## [What you will do]
Please repeat, exactly as written, the line containing "index tip: (412, 676)" and every line after it through the end of the records below.

## [Supplied records]
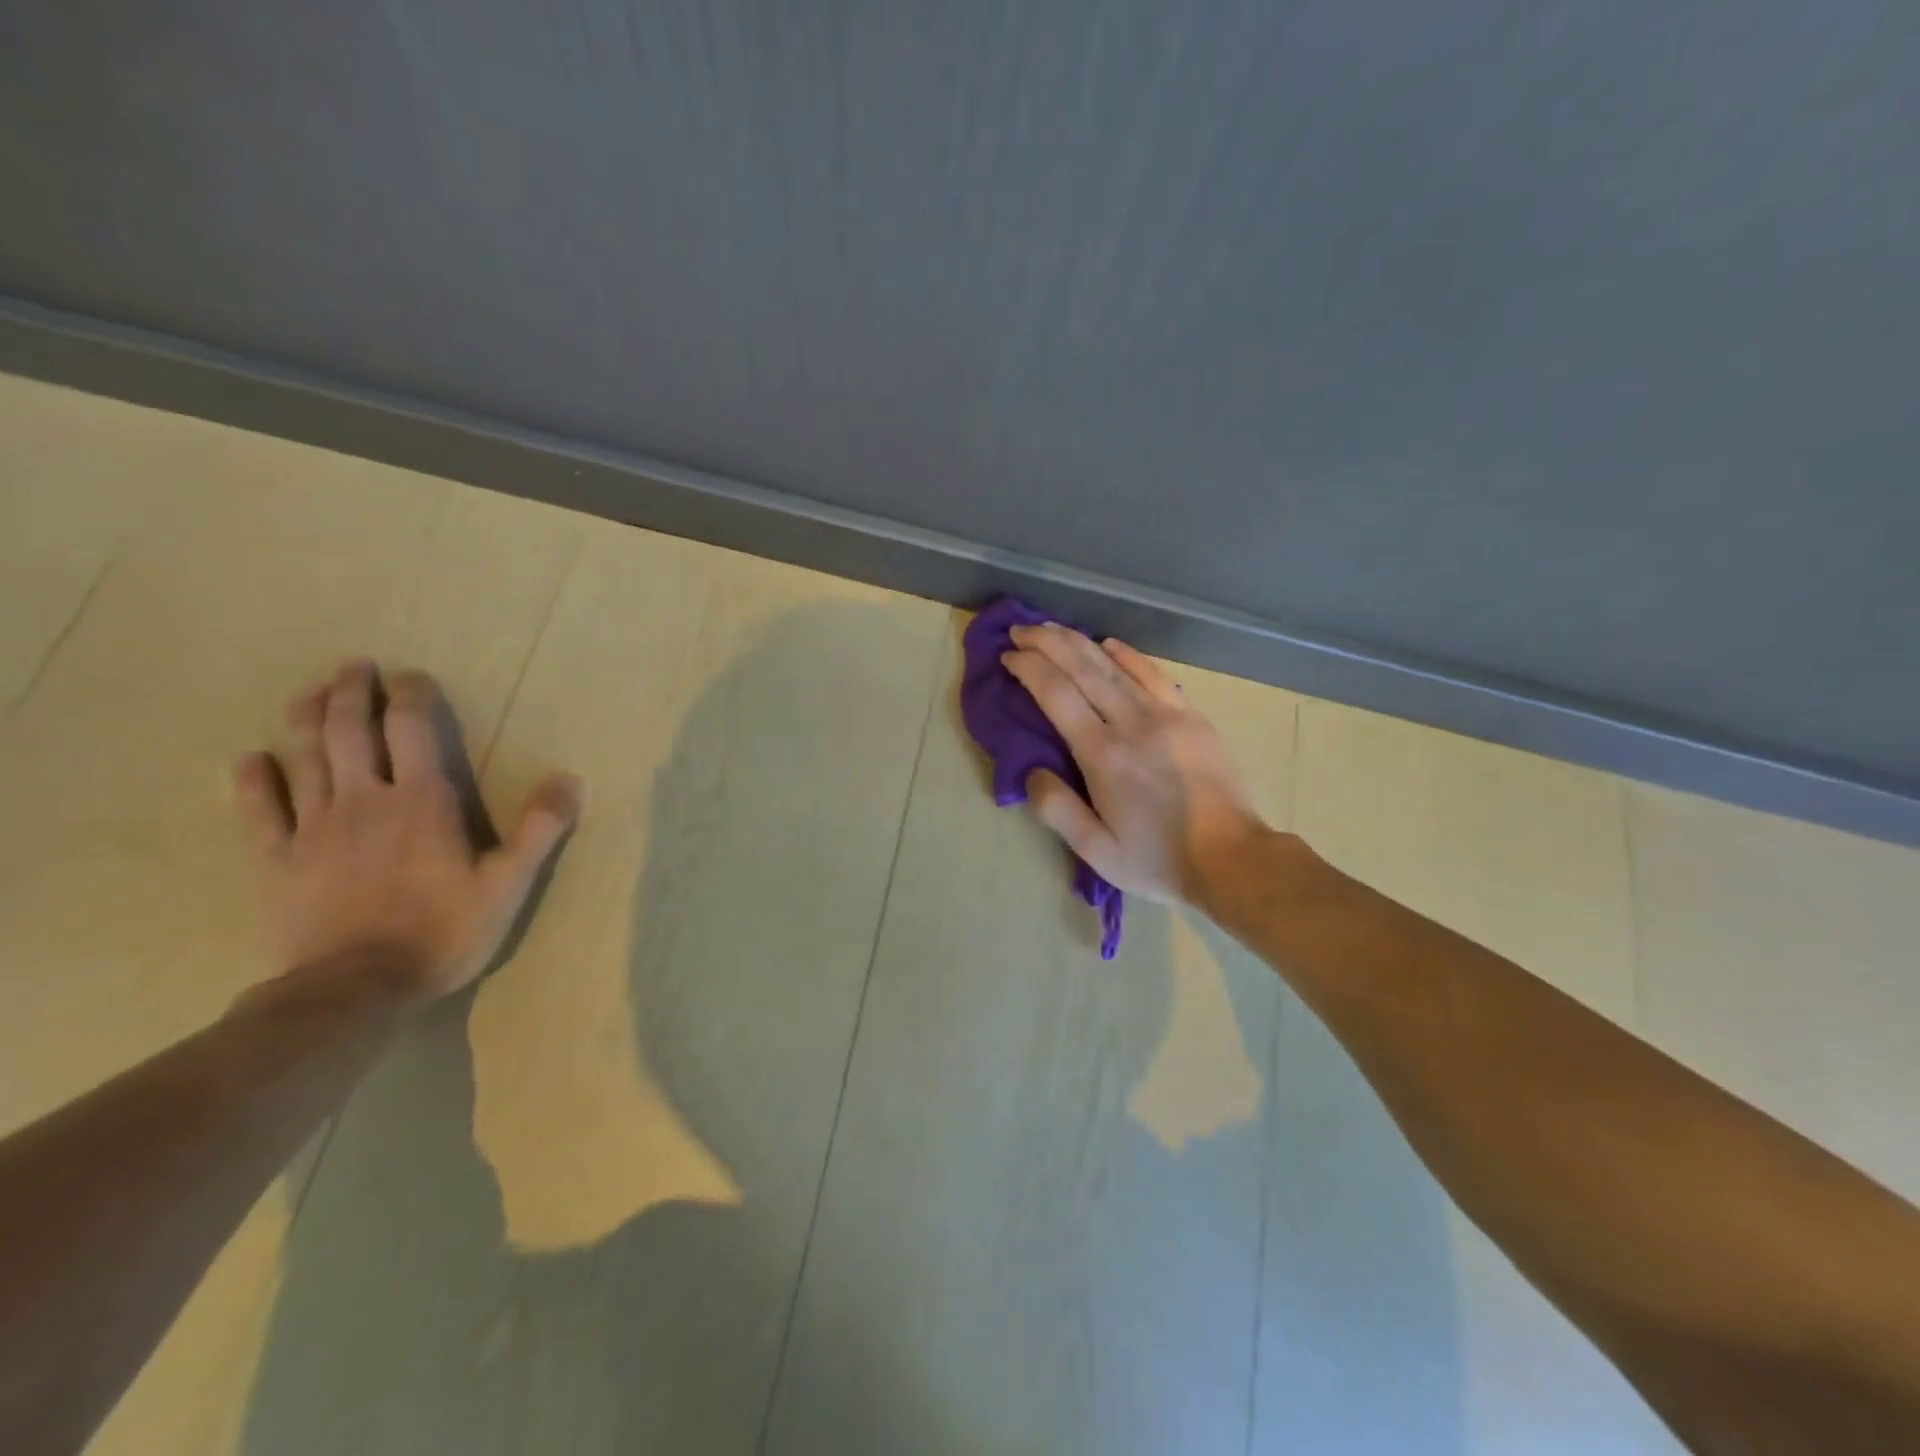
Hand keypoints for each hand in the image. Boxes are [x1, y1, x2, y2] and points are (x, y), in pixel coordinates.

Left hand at [233, 661, 581, 1003]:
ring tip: (310, 692)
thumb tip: (571, 778)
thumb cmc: (442, 933)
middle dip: (351, 692)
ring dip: (306, 718)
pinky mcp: (277, 860)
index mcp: (422, 802)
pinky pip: (260, 811)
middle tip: (355, 666)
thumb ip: (540, 829)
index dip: (411, 696)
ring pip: (304, 758)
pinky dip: (254, 780)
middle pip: (348, 731)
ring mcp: (314, 828)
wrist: (353, 991)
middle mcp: (364, 800)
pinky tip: (252, 760)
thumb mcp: (509, 885)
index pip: (411, 729)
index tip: (412, 676)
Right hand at [1000, 623, 1270, 903]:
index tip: (1008, 657)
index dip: (1028, 669)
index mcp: (1102, 755)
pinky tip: (1109, 644)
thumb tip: (1031, 772)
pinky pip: (1154, 675)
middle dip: (1046, 643)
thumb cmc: (1158, 859)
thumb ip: (1057, 810)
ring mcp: (1166, 715)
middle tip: (1021, 630)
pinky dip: (1128, 655)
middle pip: (1083, 668)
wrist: (1232, 859)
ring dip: (1079, 642)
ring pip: (1115, 665)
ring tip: (1053, 629)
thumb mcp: (1097, 851)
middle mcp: (1131, 723)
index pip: (1056, 694)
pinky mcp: (1191, 717)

## [Exercise response]
index tip: (412, 676)
Right hand at [1000, 623, 1270, 903]:
index tip: (1008, 657)
index dip: (1028, 669)
index mcp: (1102, 755)
pinky tip: (1109, 644)
thumb tip: (1031, 772)
pinky pip: (1154, 675)
middle dip: (1046, 643)
thumb cmc: (1158, 859)
thumb ip: (1057, 810)
ring mcp: (1166, 715)
middle tip: (1021, 630)
pinky dip: (1128, 655)
middle pip: (1083, 668)
wrist: (1232, 859)
ring dip: (1079, 642)
ring pip: (1115, 665)
ring tip: (1053, 629)
thumb mcp: (1097, 851)
middle mcp: (1131, 723)
index pip: (1056, 694)
pinky mcp: (1191, 717)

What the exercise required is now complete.